The existing core of the language is fairly solid at this point, with most of my work (when it happens) going into cleaning up and refining the implementation of the ahead-of-time compiler and the associated IDE and toolchain. My other primary time sink, however, involves designing out parts of the language that are not yet specified. I'm trying to keep to the core structure and feel of the language as much as possible while adding functionality primarily in the form of well-separated features that can compose in rich ways.
One thing the language is weak at right now is encapsulation and separation of concerns. It feels very much like a C or Pascal era language, with few abstractions for grouping related data and code. I want to move past this into a future where composing fundamental language features allows for very powerful control over how programs are structured and how interrelated systems connect to each other.
My solution to this is a notion I've started referring to as tasks. In principle a task should solve many of the same problems that objects solve in other languages. Moreover, tasks should seamlessly integrate with a "green thread" model that I want for the runtime at some point in the future.
There are many considerations that have gone into the current design:
- Creation and management syntax
- Binding instances of a task to names
- Construction into a valid state by default, i.e. no need for two-phase initialization
- Provide encapsulation and composition tools
- Elegant handling of internal, hidden state
- Minimal extra syntax required
- Need a way to truly hide API/state surface from consumers
There are three components:
- A function which has an internal block called a "dispatcher"
- Messages which are received and handled by the dispatcher
- Syntax for invoking the function and creating a task that can be messaged
All well and good. What does it look like?
Averager : -> task
{
integer total = 0
integer count = 0
dispatch
{
DataPoint : integer x { total += x count++ }
GetAverage : -> total / count
}
}
entrypoint :
{
task avg = Averager()
avg => DataPoint(42)
avg => DataPoint(666)
print(avg => GetAverage())
}
Note that Averager looks like a function of no parameters and a special return signature of "task."Internally, it behaves like a function at first: it creates two local variables and initializes them. Next, we encounter the dispatch {} block. This block sets up a message handler structure that is bound to the return value of the function. When the function returns, its local variables are stored in a closure and the dispatch table is kept alongside them, much like a v-table in other languages.

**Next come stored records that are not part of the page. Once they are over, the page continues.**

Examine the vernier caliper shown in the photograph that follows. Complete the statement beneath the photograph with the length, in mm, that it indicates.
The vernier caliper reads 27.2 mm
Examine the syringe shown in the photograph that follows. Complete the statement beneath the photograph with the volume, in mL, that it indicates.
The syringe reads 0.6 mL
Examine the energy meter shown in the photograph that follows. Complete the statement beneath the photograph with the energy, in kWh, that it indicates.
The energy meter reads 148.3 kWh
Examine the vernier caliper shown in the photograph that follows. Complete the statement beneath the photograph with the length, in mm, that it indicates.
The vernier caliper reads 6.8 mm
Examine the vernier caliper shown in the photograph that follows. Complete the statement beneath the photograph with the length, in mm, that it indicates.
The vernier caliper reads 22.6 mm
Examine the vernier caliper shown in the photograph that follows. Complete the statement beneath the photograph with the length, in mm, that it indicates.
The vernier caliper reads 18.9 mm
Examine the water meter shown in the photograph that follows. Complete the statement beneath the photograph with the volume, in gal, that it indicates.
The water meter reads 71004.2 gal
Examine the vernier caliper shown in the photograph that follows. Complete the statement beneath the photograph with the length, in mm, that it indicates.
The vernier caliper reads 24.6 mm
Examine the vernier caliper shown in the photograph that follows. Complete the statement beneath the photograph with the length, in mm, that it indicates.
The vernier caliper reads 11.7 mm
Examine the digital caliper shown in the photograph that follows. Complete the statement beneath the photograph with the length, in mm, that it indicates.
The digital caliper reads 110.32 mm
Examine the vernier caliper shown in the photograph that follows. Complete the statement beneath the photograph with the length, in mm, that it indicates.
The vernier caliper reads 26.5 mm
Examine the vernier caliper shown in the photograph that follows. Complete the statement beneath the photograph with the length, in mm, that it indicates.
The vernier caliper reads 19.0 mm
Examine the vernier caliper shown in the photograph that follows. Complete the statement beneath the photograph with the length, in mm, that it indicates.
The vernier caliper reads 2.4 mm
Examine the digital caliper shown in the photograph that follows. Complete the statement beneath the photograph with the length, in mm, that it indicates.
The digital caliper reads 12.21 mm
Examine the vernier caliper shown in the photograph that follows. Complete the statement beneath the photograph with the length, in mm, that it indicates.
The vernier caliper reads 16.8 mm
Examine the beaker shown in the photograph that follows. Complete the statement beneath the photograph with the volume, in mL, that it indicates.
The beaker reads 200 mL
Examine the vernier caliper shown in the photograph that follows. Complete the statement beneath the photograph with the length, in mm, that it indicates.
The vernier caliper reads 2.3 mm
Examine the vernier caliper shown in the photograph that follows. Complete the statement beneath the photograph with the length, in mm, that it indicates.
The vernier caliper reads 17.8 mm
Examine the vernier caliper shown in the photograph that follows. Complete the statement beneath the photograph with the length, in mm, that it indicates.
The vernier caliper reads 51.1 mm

The entrypoint function first invokes Averager() to create a task, and then stashes the closure in the variable avg. Next, it sends two DataPoint messages with some values to the closure. These are handled by the correspondingly-named pattern matchers in the dispatch block inside Averager(). Last but not least, avg is sent the GetAverage() message (which is really just a function call bound to the closure avg) and the result is printed to the screen.
This is of course a very simplistic example. A more interesting example involves polymorphism. The way to achieve this in Epoch is to use protocols. If a task implements all the messages specified by a protocol, it is said to be compatible with that protocol.
protocol Average :
(DataPoint : integer),
(GetAverage : -> integer)
// This would realistically use an enumeration instead of magic values
MakeAverager : 0 -> Average avg = AverageMean()
MakeAverager : 1 -> Average avg = AverageMedian()
MakeAverager : 2 -> Average avg = AverageMode()
MakeAverager : integer invalid -> Average avg = AverageMean() { assert(false) }
entrypoint :
{
Average avg = MakeAverager(random(0, 3))
avg => DataPoint(42)
avg => DataPoint(666)
print(avg => GetAverage())
}
Note that the syntax for a protocol is much like a structure that contains only function pointers.We use pattern matching here in MakeAverager to select a particular sort of average based on a numerical input. The return type is a protocol, meaning that the function is free to return any task that is compatible with the named protocol, in this case Average.
The entrypoint works much the same as before, except this time it indirectly creates a task compatible with Average using a random number.
So ultimately, the syntax is very simple. "task" is a special type placeholder with limited application, akin to var or auto, designed to help enforce the contracts of the type system without requiring the programmer to utter really gross type signatures - or, worse, redundant information the compiler already knows.
Binding a task to a name looks like any other variable binding, since task creation is just the invocation of a function.
Task functions can be passed parameters, so they can construct their internal closure into a valid state by default, as the Average example (poorly) illustrates. This is the equivalent of object construction.
Tasks can encapsulate arbitrarily rich logic just like an object. Moreover, they can be composed and arranged into arbitrarily sophisticated structures using the existing rules of the language combined with message passing.
Internal state is perfectly and cleanly hidden by the fact that the closure is not required to expose any of its local variables, and in fact can only do so by means of a message.
The syntactical burden - on both the programmer and the language implementer (hey, that's me!) - is minimal.
Combined with the fully orthogonal language feature of inner functions, this approach makes it trivial to hide portions of an API surface. I still plan to provide a full Access Control List feature at some point which dictates how various protocols can interact.
So overall I feel good with this, which means it's time to open it up to feedback and poke a bunch of holes in it!